Our fifth Training Workshop was a two-day event in March 2014 in London on class and class structure, attracting around 60 participants. Henry Bernstein began with a discussion of agrarian class formation and agrarian transition. After outlining ‘classic’ debates and historical experience on periodising transition(s), he considered what ‘globalisation’ has changed, whether there is a ‘world food system’ and concluded with a discussion of materialism versus agrarian populism. After lunch, Ben Selwyn situated class analysis in Development Studies, looking at conceptual issues in global commodity chains, class relations and development, and concluded with an examination of a case study of the labour process and workers’ bargaining power in northeast Brazilian export agriculture. The following day opened with Adam Hanieh’s session on class and uprisings in the Middle East.
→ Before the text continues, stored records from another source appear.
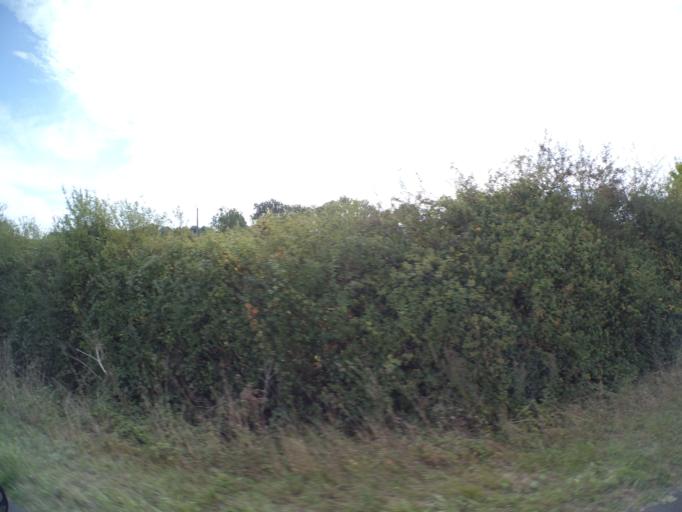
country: FR
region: Pays de la Loire
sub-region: Departement de Maine-et-Loire
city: Vihiers
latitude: 47.2073
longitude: -0.5509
He began by situating the Middle East in a global context, looking at methodological and theoretical issues, imperialism, class, state and neoliberal transformation, and the global economic crisis and the Middle East. He then considered how class formation in the Gulf and North Africa could be rethought after the 2011 revolts. The final afternoon session was led by Alfredo Saad-Filho, with a survey of class and mode of production (slave, Asiatic, feudal and capitalist), forms of capitalism and classes in capitalism, before concluding with a survey of class, economic policy and social movements in Brazil during the neoliberal era.

The sixth Workshop at the end of March 2014 was a new venture (in Leeds, our first Workshop outside London in the UK), being jointly sponsored by IIPPE and Leeds Business School on “Marx, Keynes and Economic Crises in the 20th and 21st Centuries”. Assuming no prior knowledge, Malcolm Sawyer began with an introduction to heterodox macroeconomic analysis and policy, and was followed by David Spencer who proposed the case for less working time. In the afternoon, Annina Kaltenbrunner outlined a Minskyan account of developing countries in the global financial crisis, and Gary Dymski surveyed the subprime meltdown, the Eurozone crisis, shadow banking and quantitative easing in order to consider the question of whether these developments marked the failure of the era of empowered financial capital, or its triumph. The day then concluded with a roundtable discussion. Attracting some 50 participants, the joint venture was a great success.

The seventh Workshop was a one-day event in London in June 2014 on Marxist approaches to finance, and was designed for people who had some prior knowledge. Simon Mohun set the scene in the morning: beginning with the labour theory of value, equal and unequal exchange, and prices; he then gave an account of productive and unproductive labour; and concluded with Marx’s account of interest and the rate of interest, and fictitious capital. In the afternoon, Tony Norfield built on these foundations, surveying briefly the empirical importance of finance before elaborating how value theory could approach finance, the notion of fictitious capital, and the importance and limitations of Hilferding’s approach. He then considered in more detail financial profit, banks and money markets, and the rate of profit, and concluded with some suggestions of how parasitism and imperialism could be understood today in a financial context. There were around 45 participants, and from the evidence of the discussion and subsequent feedback they found the day most worthwhile.

Our eighth workshop, with an attendance of around 40 people, was a one-day event in Naples, the day before the IIPPE annual conference in September 2014, on value and price. In the morning session, Marco Veronese Passarella put the labour theory of value in historical context, looking at the difficulties that Smith and Ricardo had confronted in using the theory as an account of price, and how Marx situated his own analysis with respect to his predecessors in political economy. In the afternoon session, Simon Mohun continued the theme, outlining the ‘transformation problem’ and some more recent approaches to price determination in this context. This workshop worked well, and we will repeat it in the same format on 5 November in London, the day before the Historical Materialism Conference.

We hope in the future to expand our programme outside London (while continuing in London), to liaise more closely with Working Groups, integrating them into occasional more applied workshops (such as, for example, on privatisation), as well as continuing the theoretical emphases that we have pursued so far. As ever, we welcome feedback on how to make the programme more effective, and we especially welcome suggestions and speakers for future sessions.